The fourth involves functioning. “Their functioning needs to be affected because there are gamers out there who play a lot, but are still keeping up with their schoolwork and managing their life pretty well,” explained Ray.
These criteria have to exist for a period of at least 12 months, unless the symptoms are severe, for the person to be diagnosed as having a gaming disorder. Of course, parents may not want to wait till their child is displaying problems for a year before seeking help.
What can they do if there are already observable concerns?
When you’ve deposited into their emotional bank account, they will know you’re disciplining them out of love, and not anger.
One recommendation for parents of younger children is to delay the introduction of games, for as long as possible.
“There are many developmental milestones for a child to reach and build at the ages of preschool or even early primary school.” Delaying the introduction of games can give more time for younger children to hone the ability to delay gratification, allowing them to build a healthier relationship with games. A practical way is to give your child a basic phone, rather than an internet-enabled smartphone, suggested Ray. Alternatively, parents can install parental controls to limit online access.
Experts worldwide agree that early introduction of digital technology may change the psychology of young children in ways that are still unknown. The hit documentary “The Social Dilemma” revealed how persuasive technology may be ‘hooking’ users of social media, and eventually causing addiction.
The same concepts are often applied to game design, with tactics such as requiring gamers to log-in for consecutive days to score streaks. What you may not know is that underlying this ‘game design’ is the strategy to form habit loops.
Working towards healthy gaming habits requires a strong parent-child relationship.
Ray explained, “This is the period of time where you can deposit into their emotional bank account. You will need it because when the time comes, sooner or later they will start playing games and you will need to instil boundaries and rules and even discipline them. This will tap on this reservoir of relationship that you have built with them over the years. They will know you’re disciplining them out of love, and not anger.”
If your relationship with your child is already strained, regulate yourself first, then seek to understand your child’s motivations.
If your relationship with your child is already strained, Ray urged parents to first look inwards.
“Regulate yourself, and ensure that you’re not disciplining the child out of anger.”

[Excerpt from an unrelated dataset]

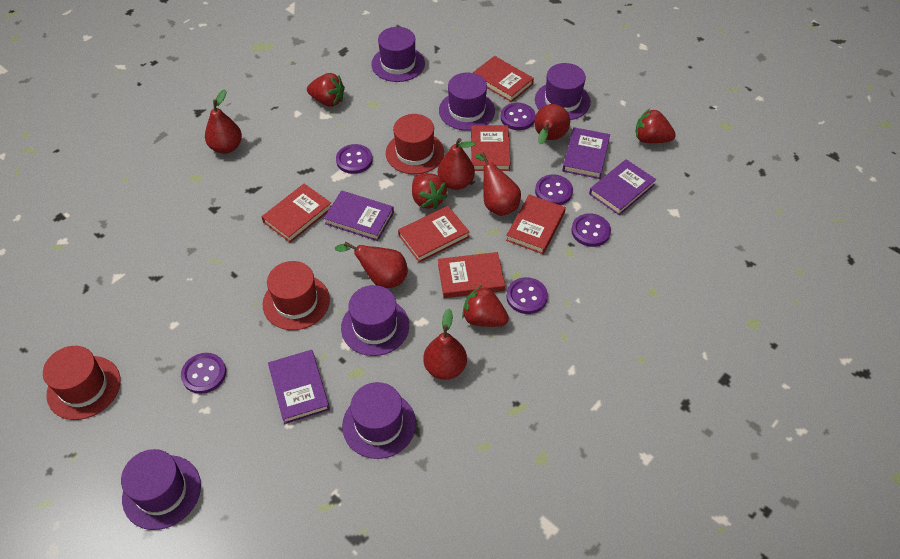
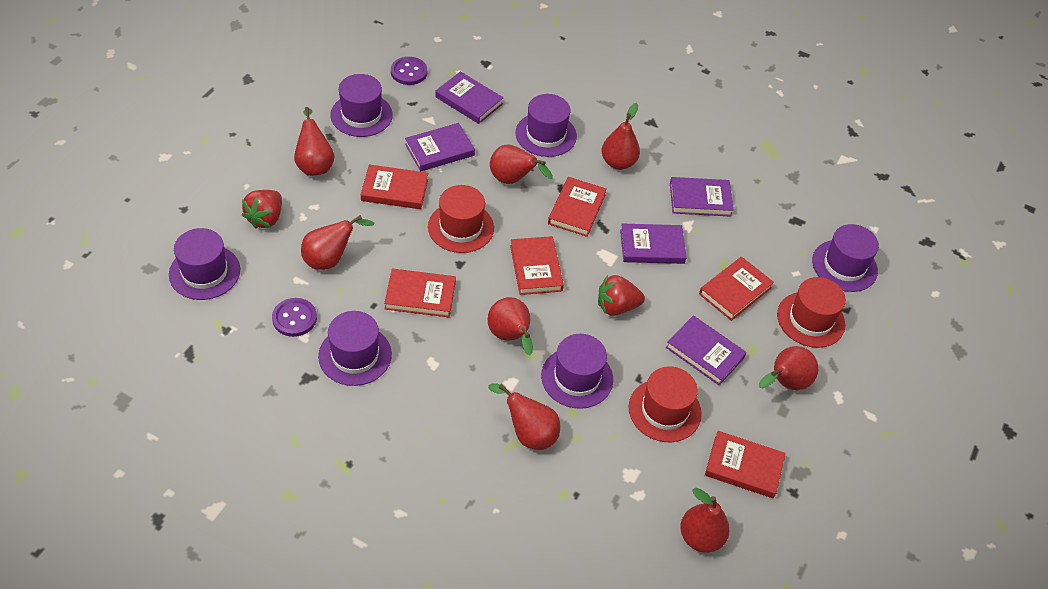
purple book: [268,350,330,424] [324,190,394,241] [562,127,610,179] [589,159,656,215] = 4 -> [405,123,475,171] [436,71,504,124] [620,224,687,264] [666,315,747,385] [670,177,734,217] = 5
purple button: [181,353,226,394] [336,144,373,174] [500,103,536,130] [506,277,548,314] [535,174,573,205] [571,213,611,247] = 6 -> [272,298,317,337] [391,57,427,85] = 2
red pear: [205,89,242,154] [335,242,408,288] [423,309,467,380] [438,138,475,190] [475,152,521,216] [534,104,570,144] = 6 -> [294,107,335,176] [301,215,375,270] [488,297,533,356] [488,383,560,450] [490,145,553,184] [601,103,640,170] [680,488,730,553] [759,346,818,390] = 8
red strawberry: [307,73,345,107] [412,173,448,209] [462,285,509,327] [636,109,676,143] = 4 -> [242,190,282,229] [598,275,645,316] = 2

Sometimes, our children’s behaviour may reflect our own flaws, or even remind us of our past, causing us to feel triggered and upset.

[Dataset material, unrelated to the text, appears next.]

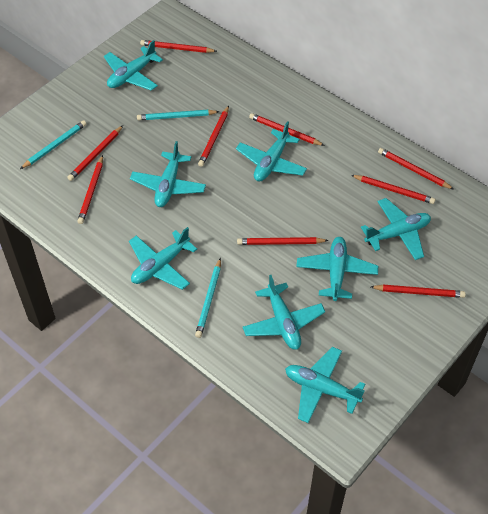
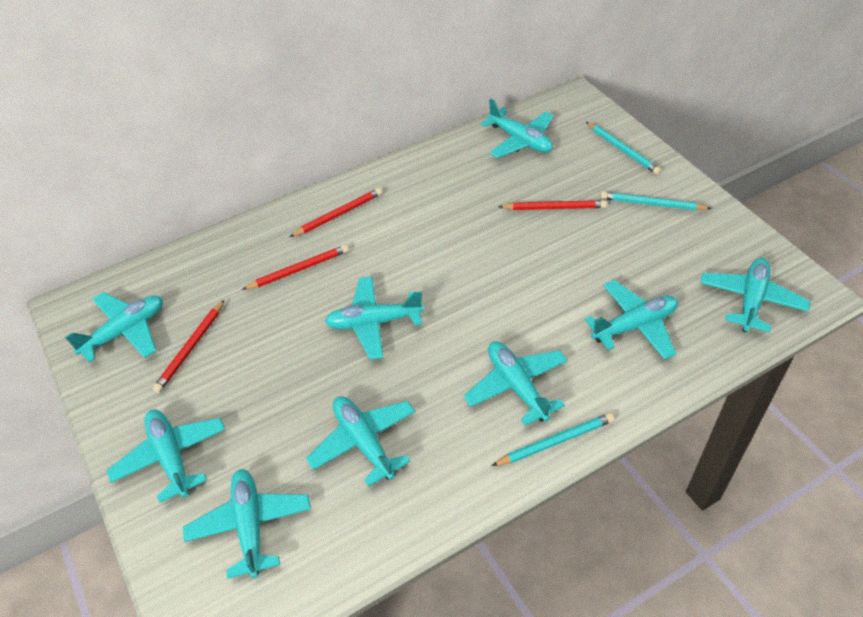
red pencil: [67,125,123,181] [77,155,103,224] [140,40,217,53] [198,106,229,167] [237,237,329,245] [249,113,325,146] [351,175,436,204] [371,285,466,298] [378,148,454,189] = 9 -> [153,300,224,393] [242,245,349,290] [290,188,382,237] [498,200,607,210] = 4
turquoise plane: [104,40,163,91] [129,227,197,290] [130,141,206,207] [236,121,307,182] [243,275,325,350] [285,347,365,423] [296,237,378,301] [361,198,431,260] = 8 -> [65,292,163,362] [106,409,226,503] [183,469,311,579] [306,396,415,487] [325,276,424,360] [464,341,568,426] [481,99,554,158] [585,280,678,360] [700,258,811,332] = 9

Being aware that this is happening can be the first step towards better managing our frustrations when we see our child playing excessively.

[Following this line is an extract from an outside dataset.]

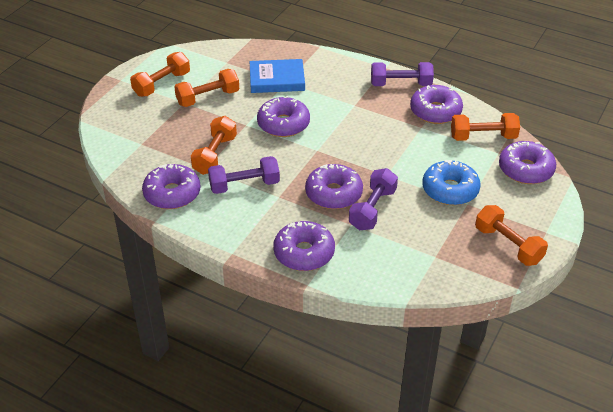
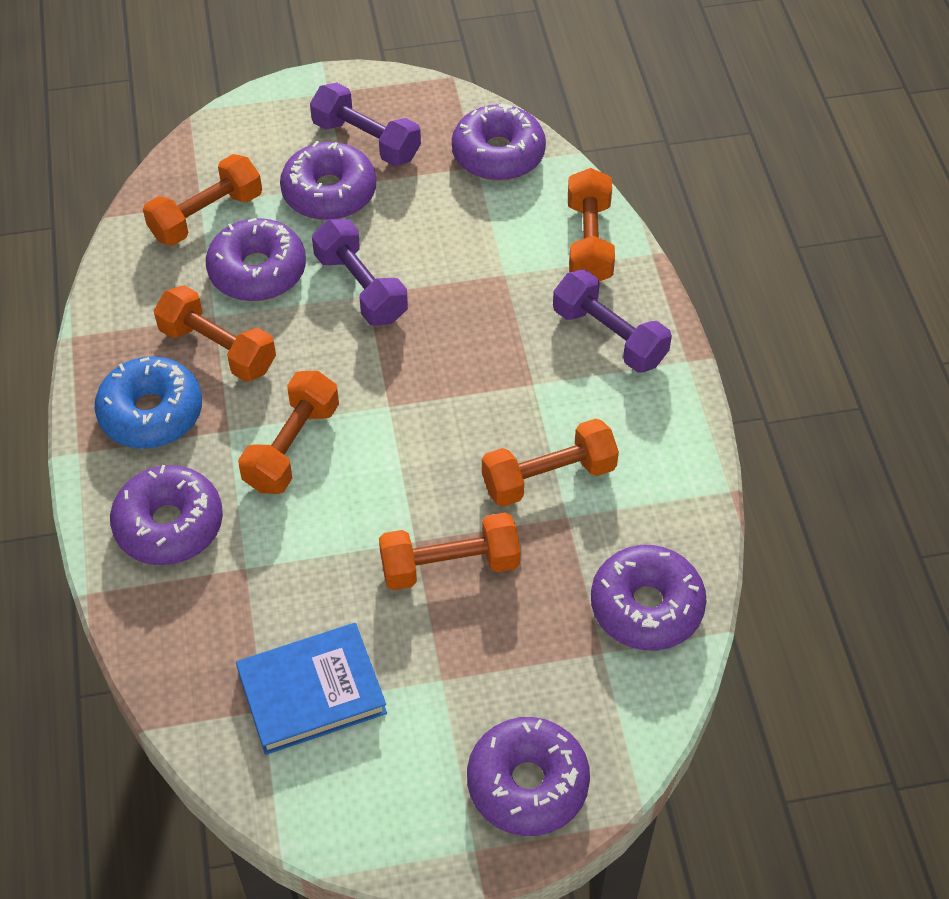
orange dumbbell: [130,52,190,97] [174,69,239,107] [191,116,237,175] [451,113,520,141] [475,205,548,266] = 5 -> [143,154,262,246] [154,285,276,382] [238,371,339,494] [379,512,521,590] [482,419,619,507] [568,168,615,281] = 6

Thereafter, seek to understand your child’s motivations.
“Think about what your child’s motivations are. For example, if your child is using games to escape from the real world, perhaps taking time to listen to your child, and supporting him with tools to deal with the problems in real life can reduce the instances of escape gaming.”
Understanding why the child games, and equipping them with coping mechanisms to deal with life’s challenges can help you make a lasting change in your child’s life.
Ray’s parting words offer much comfort, “We are all not perfect parents. We are still learning. To become better parents. To become better guides to our kids.” And our children too, are learning to function in what can be a scary and confusing world.
Even as we set boundaries around gaming and device use, let’s keep our relationship with our kids at the centre. With our parent-child relationship secure, perhaps games will no longer be the anchor our children base their identity on.